TEXTO MOSTRADO:
○ ○ ○ ○ ○ ○ ○

Reto: CI/CD para ML

Pipeline Automatizado de Integración y Despliegue Continuo

Volver

Desafío: Pipeline CI/CD Completo para ML

Construye un pipeline end-to-end de Continuous Integration / Continuous Deployment que automatice testing, validación, deployment y rollback de modelos ML. El objetivo es garantizar que solo modelos de alta calidad lleguen a producción, con reversión automática si se detectan problemas.

Contexto del Problema

Eres el MLOps Engineer de una fintech que despliega modelos de detección de fraude. Actualmente el deployment es manual y tardío (1-2 semanas), lo que permite que fraudsters exploten patrones nuevos. Debes automatizar completamente el ciclo de vida para reducir time-to-production a <24 horas, manteniendo alta calidad y seguridad.

Requisitos

  • • Tests automatizados (unit + integration)
  • • Validación de modelo (AUC > threshold)
  • • Deployment canary (5% tráfico primero)
  • • Monitoreo post-deploy
  • • Rollback automático si falla

Métricas

  • • Time-to-production: <24h
  • • Test coverage: >80%
  • • Zero-downtime deployment
  • • Rollback time: <5 min
  • • AUC-ROC > 0.92

Stack Tecnológico

  • • GitHub Actions (CI/CD)
  • • MLflow (Model Registry)
  • • Spark ML (Entrenamiento)
  • • pytest (Testing)
  • • Prometheus (Monitoreo)

Fase 1: Continuous Integration - Testing Automatizado

Objetivo de la Fase

Implementar suite completa de tests que validen transformaciones de datos, schema, y lógica de preprocesamiento. Los tests deben ejecutarse automáticamente en cada commit.

Arquitectura del CI Pipeline

graph LR
    A[Git Push] --> B[GitHub Actions Trigger]
    B --> C[Setup Environment]
    C --> D[Install Dependencies]
    D --> E[Run Unit Tests]
    E --> F{Tests Pass?}
    F -->|No| G[❌ Fail Build]
    F -->|Yes| H[Run Integration Tests]
    H --> I{Tests Pass?}
    I -->|No| G
    I -->|Yes| J[Data Validation]
    J --> K{Schema Valid?}
    K -->|No| G
    K -->|Yes| L[✓ CI Success]
    L --> M[Trigger CD Pipeline]

    style A fill:#3b82f6,stroke:#60a5fa,color:#fff
    style G fill:#ef4444,stroke:#f87171,color:#fff
    style L fill:#10b981,stroke:#34d399,color:#fff
    style M fill:#f59e0b,stroke:#fbbf24,color:#000
                        

Código: Suite de Tests con pytest

# tests/test_transformations.py
import pytest
from pyspark.sql import SparkSession
from pyspark.sql.types import StructType, StructField, StringType, IntegerType, DoubleType
from ml_pipeline.transformations import (
    clean_data, encode_categorical, validate_schema
)

○ ○ ○ ○ ○ ○ ○

DATOS PROPORCIONADOS:

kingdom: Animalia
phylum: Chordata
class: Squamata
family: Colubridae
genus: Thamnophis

○ ○ ○ ○ ○ ○ ○

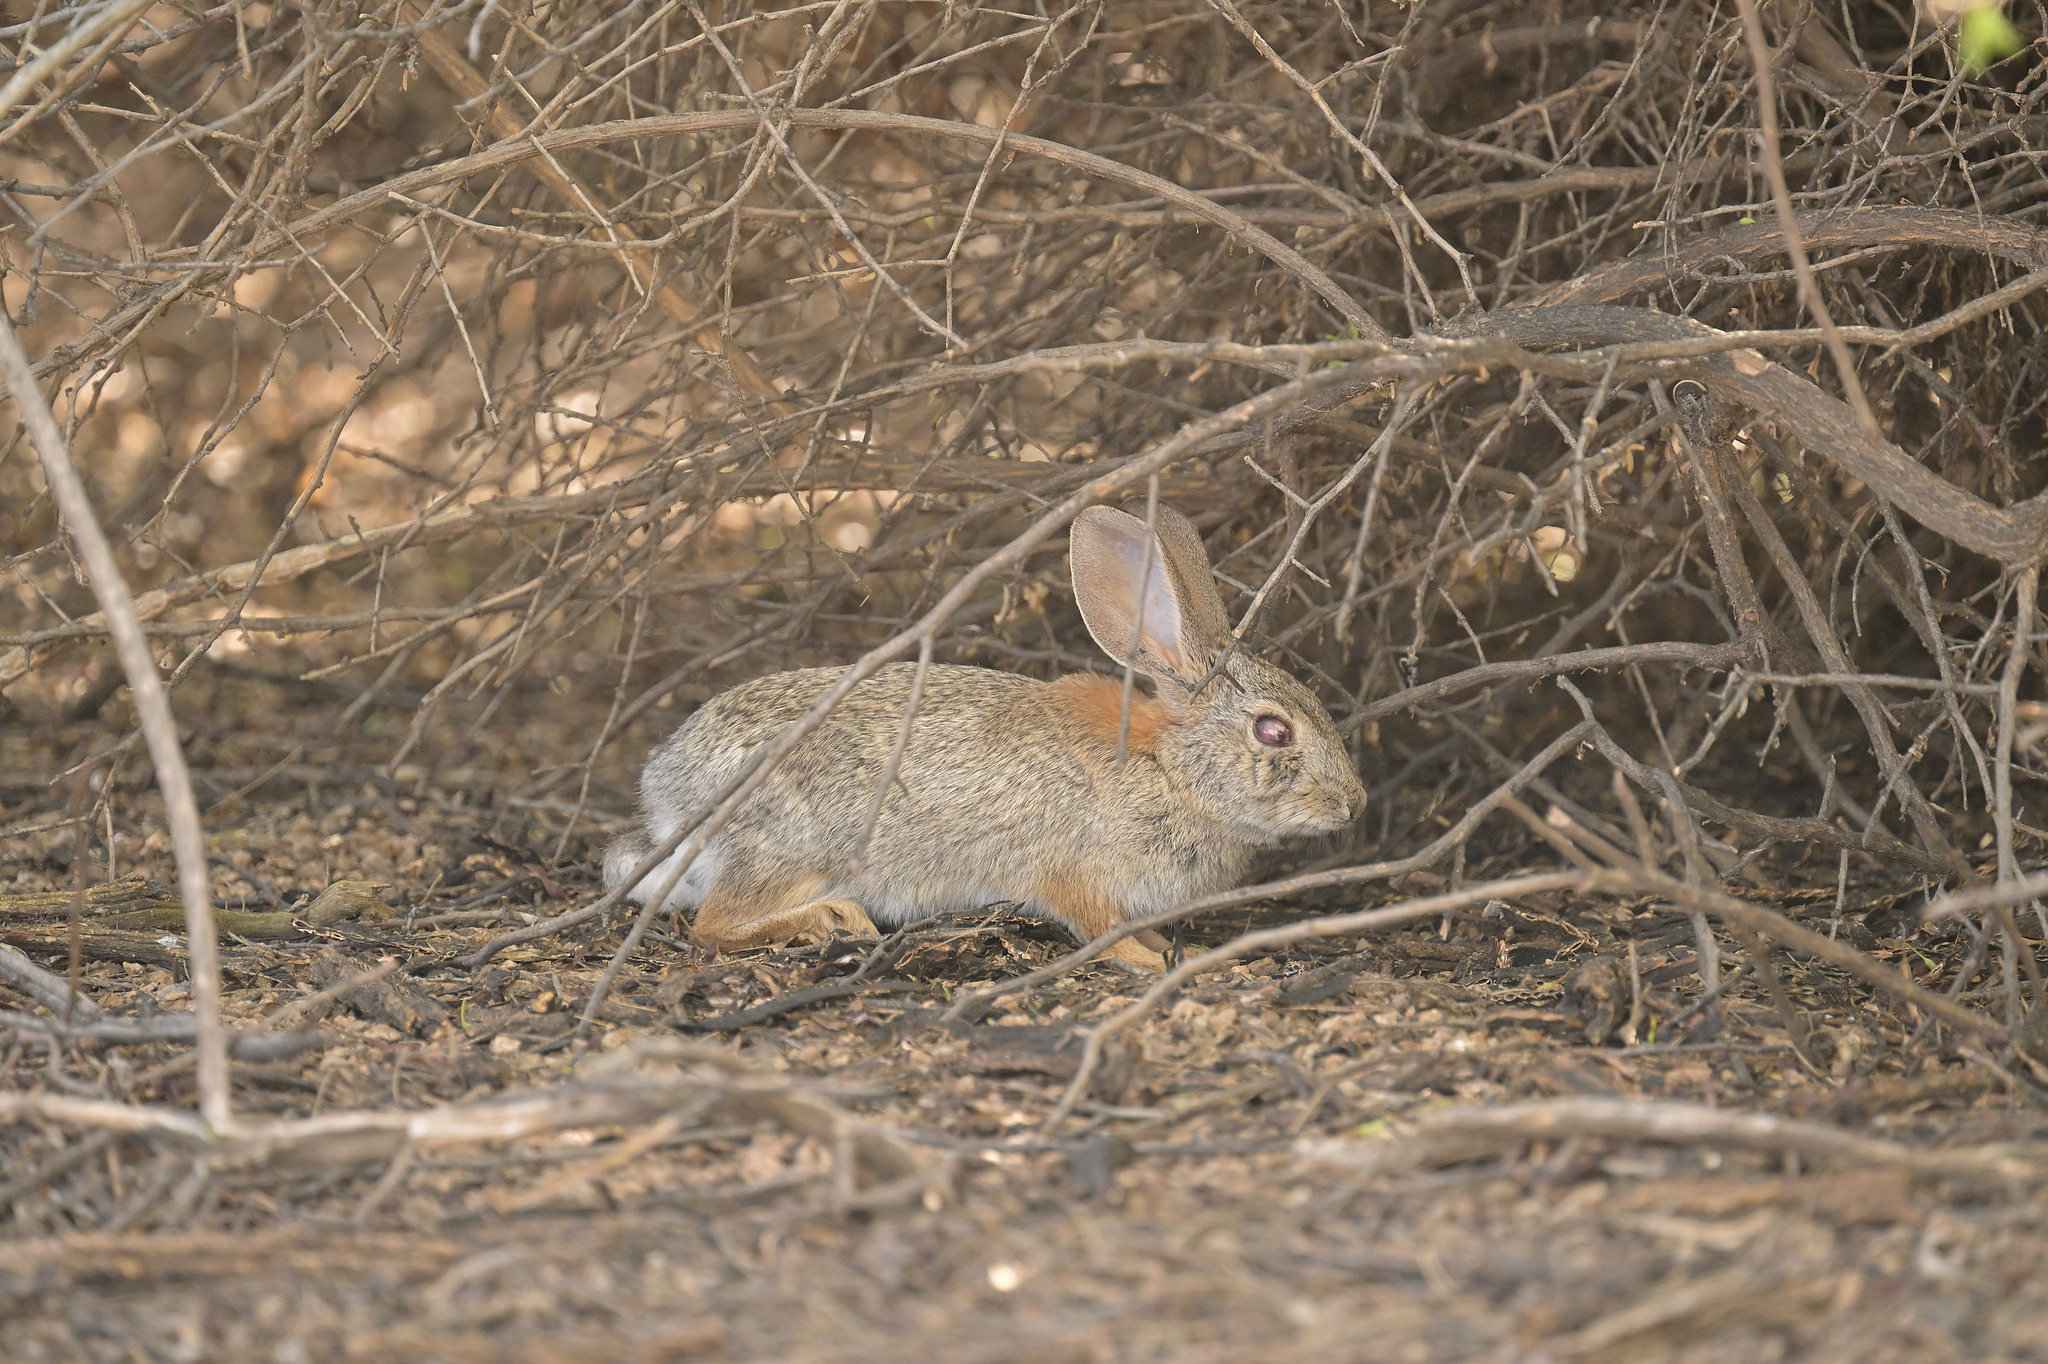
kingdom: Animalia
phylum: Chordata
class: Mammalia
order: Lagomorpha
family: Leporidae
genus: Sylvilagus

○ ○ ○ ○ ○ ○ ○

INSTRUCCIONES:
a) Reescribe como lista el párrafo del reto de CI/CD para ML que comienza con «Eres el MLOps Engineer» y conserva sus hechos principales.
b) Copia literalmente del reto de CI/CD para ML el fragmento que se abre con las palabras que contienen «Construye un pipeline» y se cierra con «(5% tráfico primero)».

RESPUESTAS POR TAREA:
a)
- Rol: MLOps Engineer de una fintech que despliega modelos de detección de fraude.
- Situación actual: el deployment es manual y tardío (1-2 semanas), lo que permite que fraudsters exploten patrones nuevos.
- Objetivo: automatizar completamente el ciclo de vida para reducir el time-to-production a <24 horas.
- Condición: mantener alta calidad y seguridad.

b)
Construye un pipeline end-to-end de Continuous Integration / Continuous Deployment que automatice testing, validación, deployment y rollback de modelos ML. El objetivo es garantizar que solo modelos de alta calidad lleguen a producción, con reversión automática si se detectan problemas.

Contexto del Problema

Eres el MLOps Engineer de una fintech que despliega modelos de detección de fraude. Actualmente el deployment es manual y tardío (1-2 semanas), lo que permite que fraudsters exploten patrones nuevos. Debes automatizar completamente el ciclo de vida para reducir time-to-production a <24 horas, manteniendo alta calidad y seguridad.

Requisitos

  • • Tests automatizados (unit + integration)
  • • Validación de modelo (AUC > threshold)
  • • Deployment canary (5% tráfico primero)